Dans le wagon nous sommes tenus éveillés par les roulis et les cahots : ça tangue dans un bruit de mécanique d’un autre âge. Les heurts nous font parfois bondir hors de nos sièges, d’autres fois ils nous font osciller fortement de gauche à droite comme sur une mer agitée. A chaque instant ça crisse, ça freine dans des hurlements de ferraille ou ça accélère poussivement.
A chaque arrêt en gare des cohortes de vendeurs passent sous les fenêtres, leurs paniers sur la tête, ou engagent la discussion avec les passagers. Échanges de friandises, de boissons ou de cigarettes. Sur un terrain de chinlon, des enfants s’entraînent. Ils sont à l’âge où la balle de rotin se passe plus souvent avec la tête qu’avec le pied, où le hasard vient encore souvent remplacer l’adresse.

Le voyage est indéniablement interactif. Les tiges des fourrés fouettent les wagons, emplissant les compartiments d’un vol de graminées. La train fait ici office d’abeille. Ou de tondeuse. Parfois une fleur arrachée vient se poser sur nos genoux ou un des insectes qui ne cessent d’effectuer des va-et-vient entre le wagon et l’extérieur. Les courbes du paysages sont épousées par les sièges qui s’inclinent ou tressautent. Au passage à proximité d’un plan d’eau où des enfants se baignent c’est une pluie de gouttelettes que l’on nous envoie et que nous recevons sur le visage. Les rayons du soleil chauffent la peau. De temps à autres les sons des villages et des klaxons nous parviennent. Tout cela nous donne l’illusion de faire bien plus que simplement traverser des paysages…

Le point culminant du voyage est sans conteste le viaduc de Gokteik. Ce dernier enjambe un ravin sur 700 mètres à près de 100 mètres de haut. En se penchant par les portes du train que personne n’a songé à fermer on est pris de vertige et l’on peut se délecter de la vue de la gorge et du fin ruban d’argent qui se dessine en contrebas. D’autant que le train, qui a considérablement ralentit pour économiser les forces de l’ouvrage âgé de plus d’un siècle, permet de savourer la traversée.

Vers seize heures trente la lumière est devenue vieille dame, lumière du soir.
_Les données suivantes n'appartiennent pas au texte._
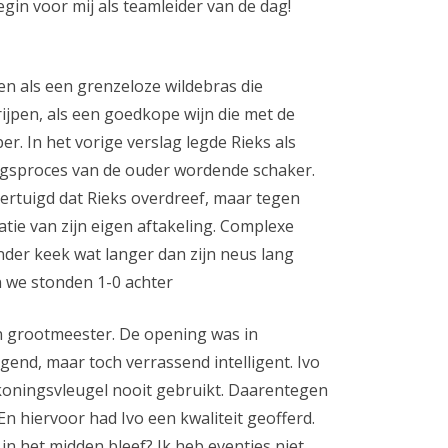
gin voor mij als teamleider van de dag!
:
4
en als een grenzeloze wildebras die
–
rijpen, als een goedkope wijn die met de
4
er. In het vorige verslag legde Rieks als
lingsproces van de ouder wordende schaker.
vertuigd dat Rieks overdreef, maar tegen
ie van zijn eigen aftakeling. Complexe
der keek wat langer dan zijn neus lang
n we stonden 1-0 achter
n grootmeester. De opening was in
ogend, maar toch verrassend intelligent. Ivo
koningsvleugel nooit gebruikt. Daarentegen
En hiervoor had Ivo een kwaliteit geofferd.
in het midden bleef? Ik heb eventjes niet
Des odeurs de fumée flottent dans l’air. Est-ce de la fumée ou le brouillard qui absorbe lentement la végétation, laissant les faîtes des arbres jouer les vigies, et qui danse chaque fois qu’il ou elle rencontre un rayon de soleil déclinant ? Un petit garçon grimpe à l’envers sur le dos d’un buffle pour s’amuser. Un paysan amarre des sacs à son motoculteur, carriole tractée par un moteur à ciel ouvert. Des femmes à chapeaux pointus assises sur leurs talons bavardent.
Quand un bosquet ou un relief vient soustraire au train la lumière du soleil, la fraîcheur se fait sentir. Puis c’est la nuit qui tombe. Et voilà les lumières de Hsipaw.